The man was a navigator on a B-17 bomber. “His plane gets shot down, shot out of the sky in Belgium,” and he was captured.
He was Jewish, Kent said, but didn’t wear a Star of David when flying for obvious reasons. The man was taken to the same prison camp as Peter, although the two men didn’t meet there.
When the German soldiers fled the POW camp, “basically, we all thought we were going to die, or nothing would happen,” the man told Kent.
The details he gave Kent checked out with what he had pieced together about his father’s experience there.
Kent doesn’t want stories like this to fade with time. He’s a volunteer with the Veterans Memorial Parkway Commission, working to raise funds for the World War 1, World War II and Holocaust memorial planned at Sauerman Woods in Crown Point.

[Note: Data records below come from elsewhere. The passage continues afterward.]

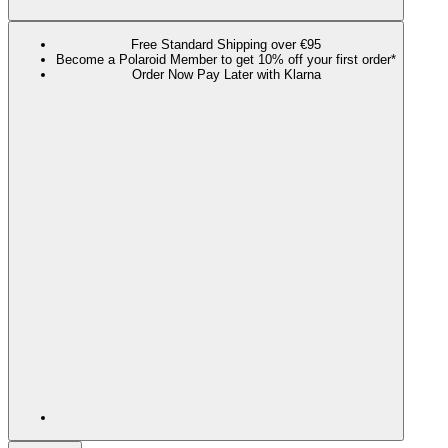
Free Standard Shipping over €95
Become a Polaroid Member to get 10% off your first order*
Order Now Pay Later with Klarna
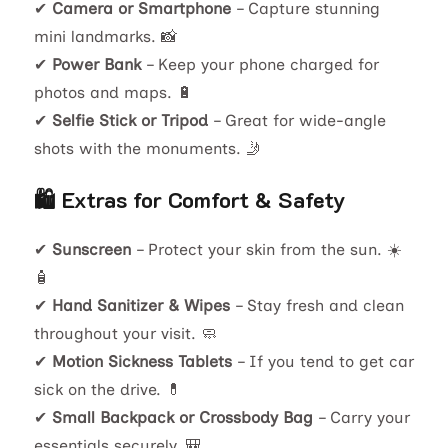
✔
Camera or Smartphone
– Capture stunning
mini landmarks. 📸
✔
Power Bank
– Keep your phone charged for
photos and maps. 🔋
✔
Selfie Stick or Tripod
– Great for wide-angle
shots with the monuments. 🤳
🛍️ Extras for Comfort & Safety
✔
Sunscreen
– Protect your skin from the sun. ☀️
🧴
✔
Hand Sanitizer & Wipes
– Stay fresh and clean
throughout your visit. 🧼
✔
Motion Sickness Tablets
– If you tend to get car
sick on the drive. 💊
✔
Small Backpack or Crossbody Bag
– Carry your
essentials securely. 🎒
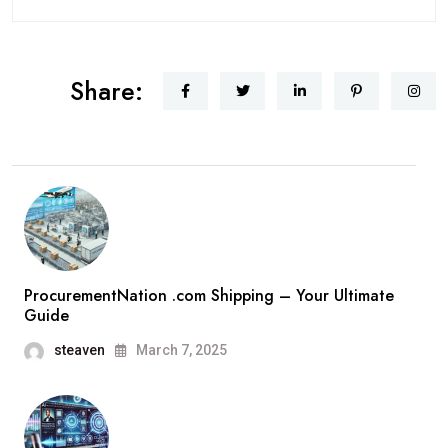
Share:
ProcurementNation .com Shipping – Your Ultimate
Guide
steaven
March 7, 2025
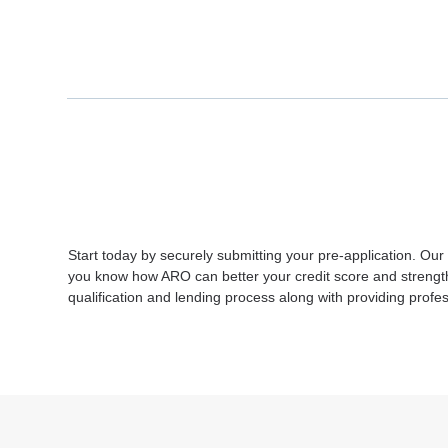
Start today by securely submitting your pre-application. Our
you know how ARO can better your credit score and strengthen
qualification and lending process along with providing pro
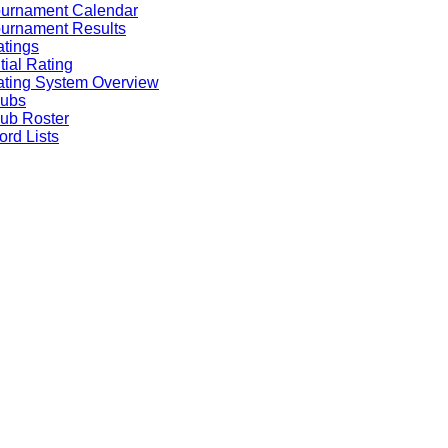
ournament Calendar
urnament Results
tings
itial Rating
ting System Overview
lubs
ub Roster
rd Lists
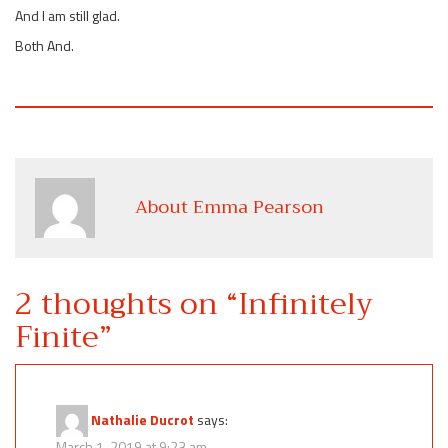
And I am still glad.
Both And.
About Emma Pearson
2 thoughts on “
Infinitely
Finite
”
Nathalie Ducrot
says:
March 1, 2019 at 9:23 am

The memorial will tell the story of World War I, underlying unresolved issues that led to World War II, and the Holocaust, Kent said. Fifteen chapters in that story are planned.
Crown Point’s Fourth of July parade, in honor of the nation’s semiquincentennial – the 250th birthday – will serve as a kickoff for fundraising for the memorial, Kent said.
The float for World War II will have information about Iwo Jima and D-Day, as well as a QR code to get more information about the planned memorial, Kent said.
Doug Ross is a freelance reporter for the Post-Tribune.